→ EXERCISE SET:
1. Please rewrite the forum answer on getting integers in bash from "An answer that" to "writing a function.", using "asker's" in place of "OP's".
2. Carry on the forum answer about getting integers in bash, starting right where it ends.

→ SOURCE DOCUMENT:
• • • • •

An answer that is not limited to the OP's case

The title of the question leads people here, so I decided to answer that question for everyone else since the OP's described case was so limited.

TL;DR

I finally settled on writing a function.

  1. If you want 0 in case of non-int:
int(){ printf '%d' ${1:-} 2>/dev/null || :; }
  1. If you want [empty_string] in case of non-int:
int(){ expr 0 + ${1:-} 2>/dev/null||:; }
  1. If you want find the first int or [empty_string]:
int(){ expr ${1:-} : '[^0-9]*\([0-9]*\)' 2>/dev/null||:; }
  1. If you want find the first int or 0:
# This is a combination of numbers 1 and 2
int(){ expr ${1:-} : '[^0-9]*\([0-9]*\)' 2>/dev/null||:; }

If you want to get a non-zero status code on non-int, remove the ||: (aka or true) but leave the ;

Tests

# Wrapped in parens to call a subprocess and not `set` options in the main bash process
# In other words, you can literally copy-paste this code block into your shell to test
( set -eu;
    tests=( 4 "5" "6foo" "bar7" "foo8.9bar" "baz" " " "" )

• • • • •

→ DATASET EXCERPT:
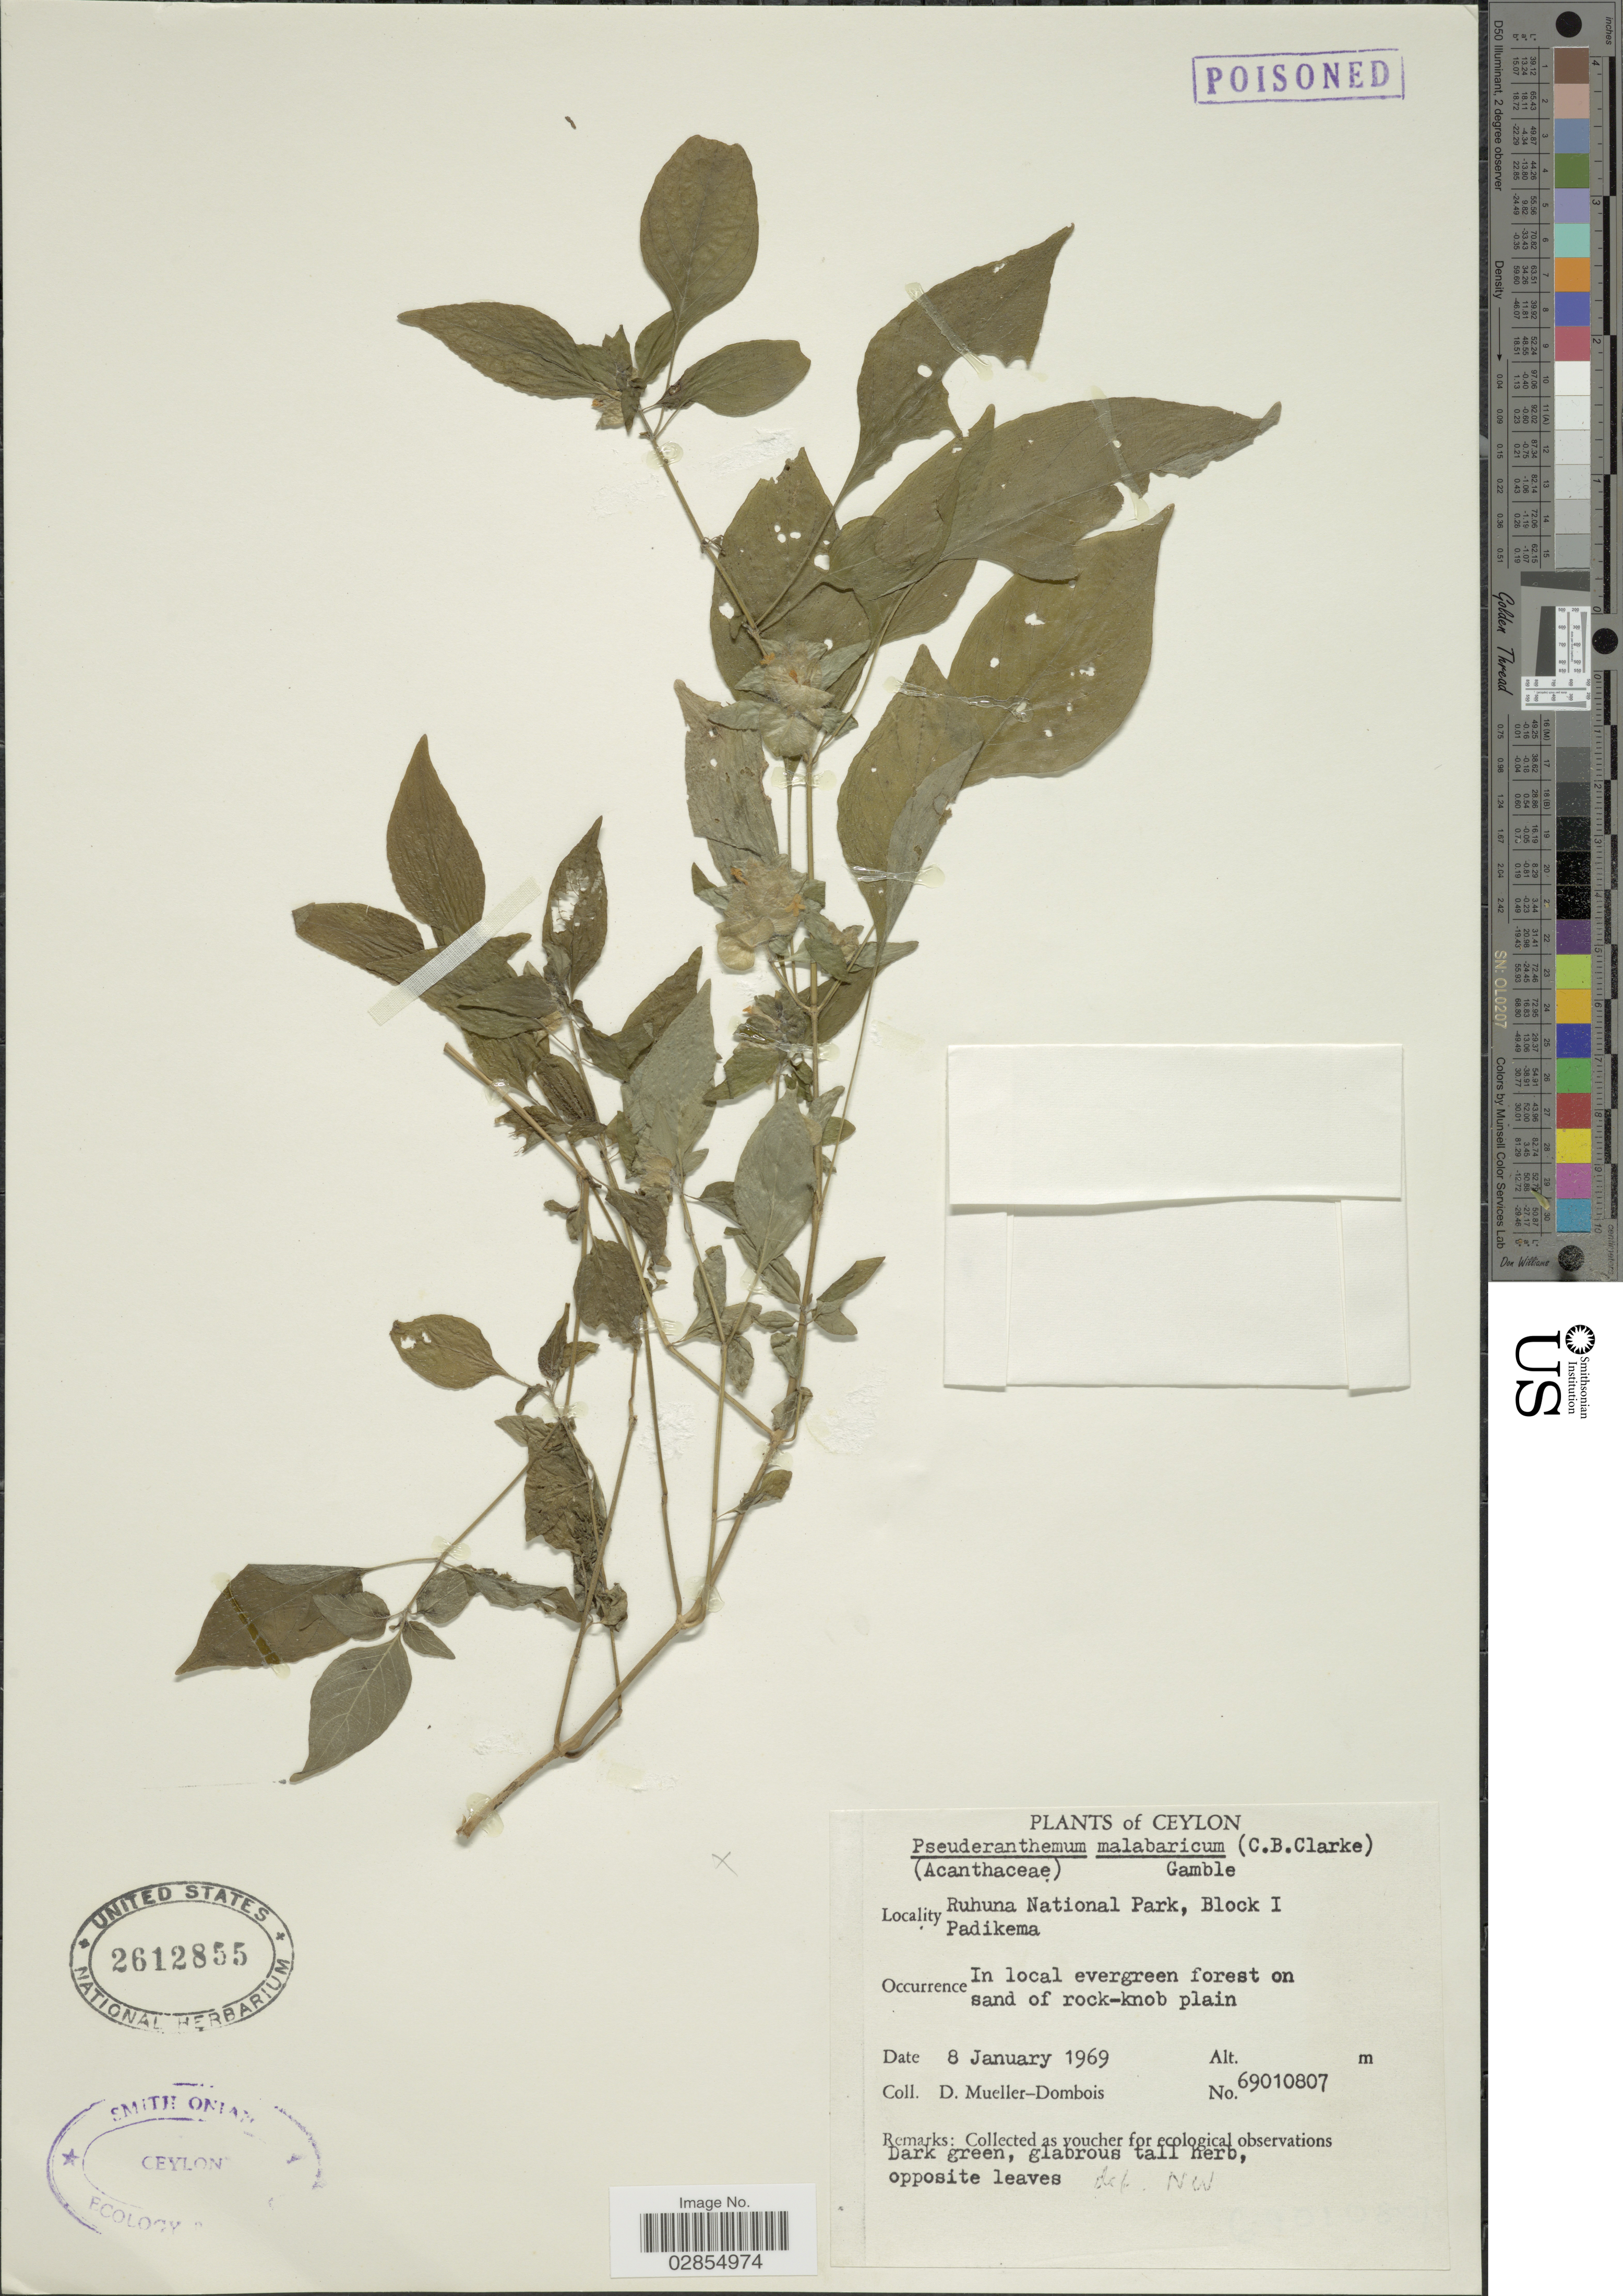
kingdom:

• • • • •

→ RESPONSES PER TASK:
1.
An answer that is not limited to the asker's case

The title of the question leads people here, so I decided to answer that question for everyone else since the asker's described case was so limited.

TL;DR

I finally settled on writing a function.

2.
    test(){ echo; type int; for test in "${tests[@]}"; do echo "got '$(int $test)' from '$test'"; done; echo "got '$(int)' with no argument"; }

    int(){ printf '%d' ${1:-} 2>/dev/null||:; };
    test

    int(){ expr 0 + ${1:-} 2>/dev/null||:; }
    test

    int(){ expr ${1:-} : '[^0-9]*\([0-9]*\)' 2>/dev/null||:; }
    test

    int(){ printf '%d' $(expr ${1:-} : '[^0-9]*\([0-9]*\)' 2>/dev/null)||:; }
    test

    # unexpected inconsistent results from `bc`
    int(){ bc<<<"${1:-}" 2>/dev/null||:; }
    test
)

Test output

int is a function
int ()
{
    printf '%d' ${1:-} 2> /dev/null || :
}
got '4' from '4'
got '5' from '5'
got '0' from '6foo'
got '0' from 'bar7'
got '0' from 'foo8.9bar'
got '0' from 'baz'
got '0' from ' '
got '0' from ''
got '0' with no argument

int is a function
int ()
{
    expr 0 + ${1:-} 2> /dev/null || :
}
got '4' from '4'
got '5' from '5'
got '' from '6foo'
got '' from 'bar7'
got '' from 'foo8.9bar'
got '' from 'baz'
got '' from ' '
got '' from ''
got '' with no argument

int is a function
int ()
{
    expr ${1:-} : '[^0-9]*\([0-9]*\)' 2> /dev/null || :
}
got '4' from '4'
got '5' from '5'
got '6' from '6foo'
got '7' from 'bar7'
got '8' from 'foo8.9bar'
got '' from 'baz'
got '' from ' '
got '' from ''
got '' with no argument

int is a function
int ()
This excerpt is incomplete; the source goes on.